## THE DATA
☆ ☆ ☆ ☆ ☆
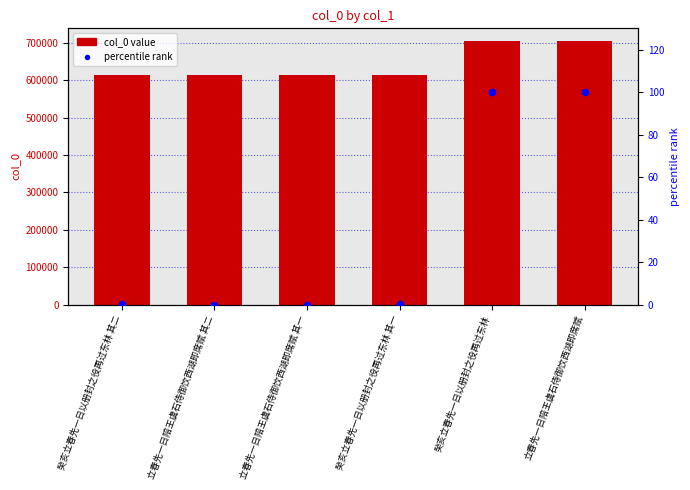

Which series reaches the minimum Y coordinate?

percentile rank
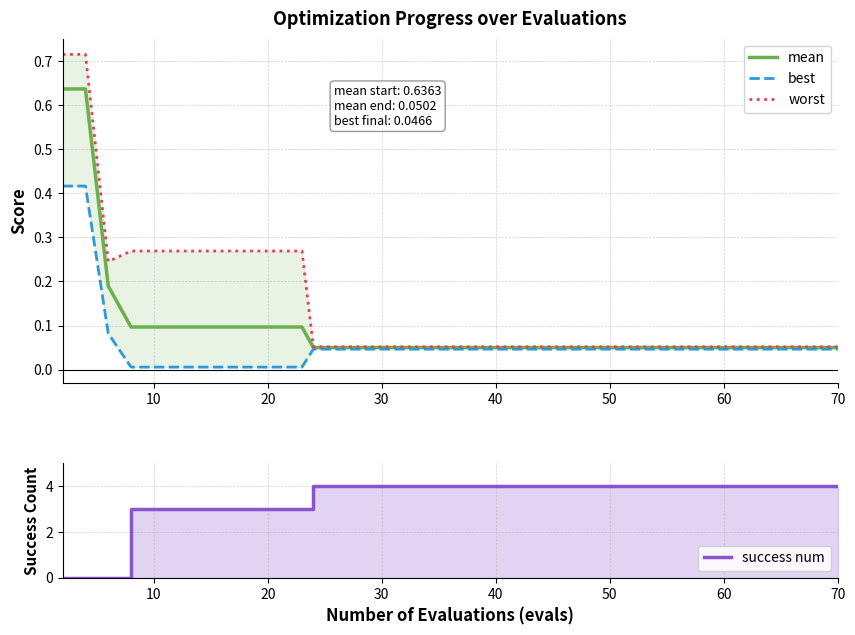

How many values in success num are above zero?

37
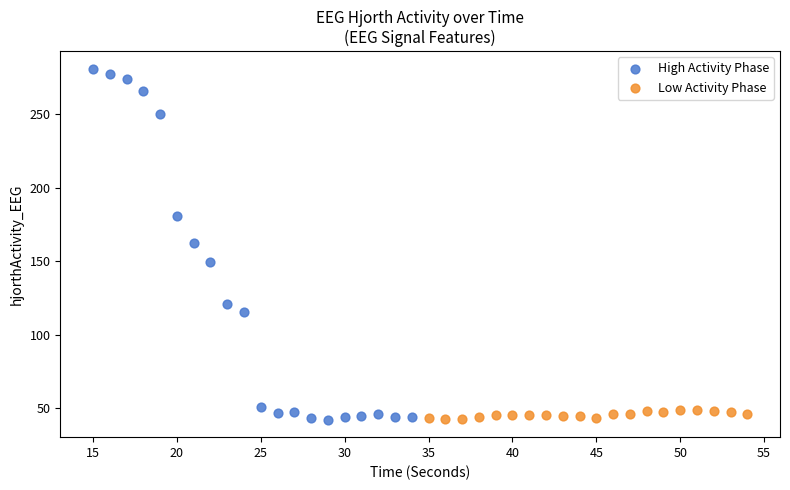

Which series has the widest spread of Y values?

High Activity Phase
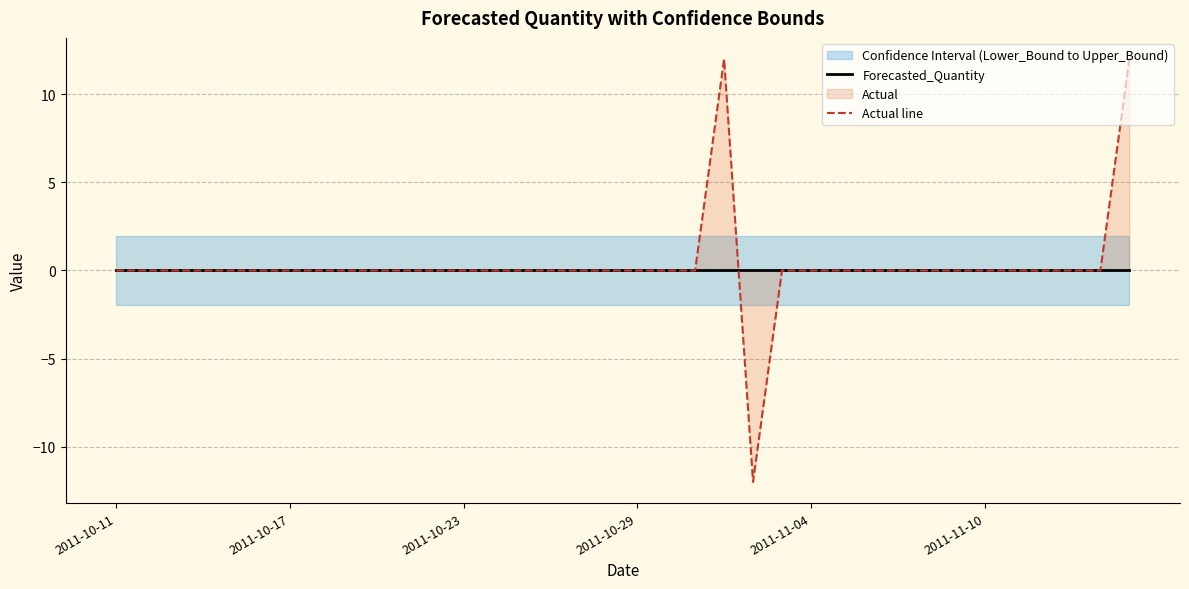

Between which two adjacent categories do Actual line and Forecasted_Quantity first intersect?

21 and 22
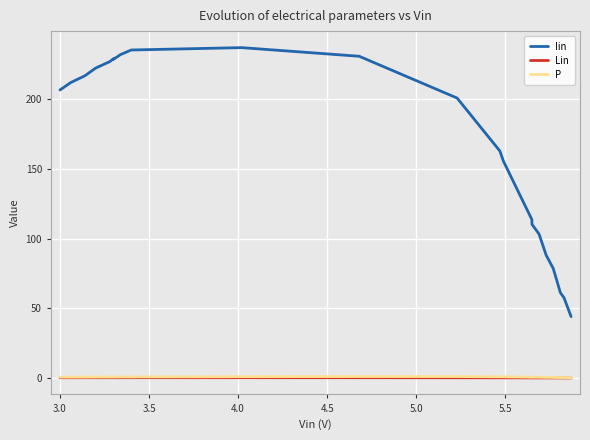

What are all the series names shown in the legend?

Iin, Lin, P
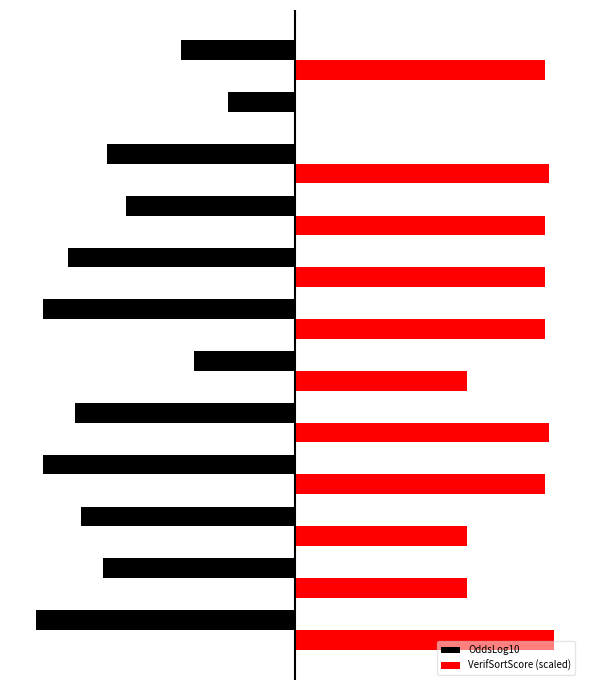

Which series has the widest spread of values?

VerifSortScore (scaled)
☆ ☆ ☆ ☆ ☆
## THE TASK
Please revise the listing above by replacing "widest spread" with "greatest range" everywhere it appears, keeping everything else unchanged and leaving out the pictures.

## SOLUTION TO THE PROBLEM
Which series reaches the minimum Y coordinate?

percentile rank

How many values in success num are above zero?

37

Which series has the greatest range of Y values?

High Activity Phase

Between which two adjacent categories do Actual line and Forecasted_Quantity first intersect?

21 and 22

What are all the series names shown in the legend?

Iin, Lin, P

Which series has the greatest range of values?

VerifSortScore (scaled)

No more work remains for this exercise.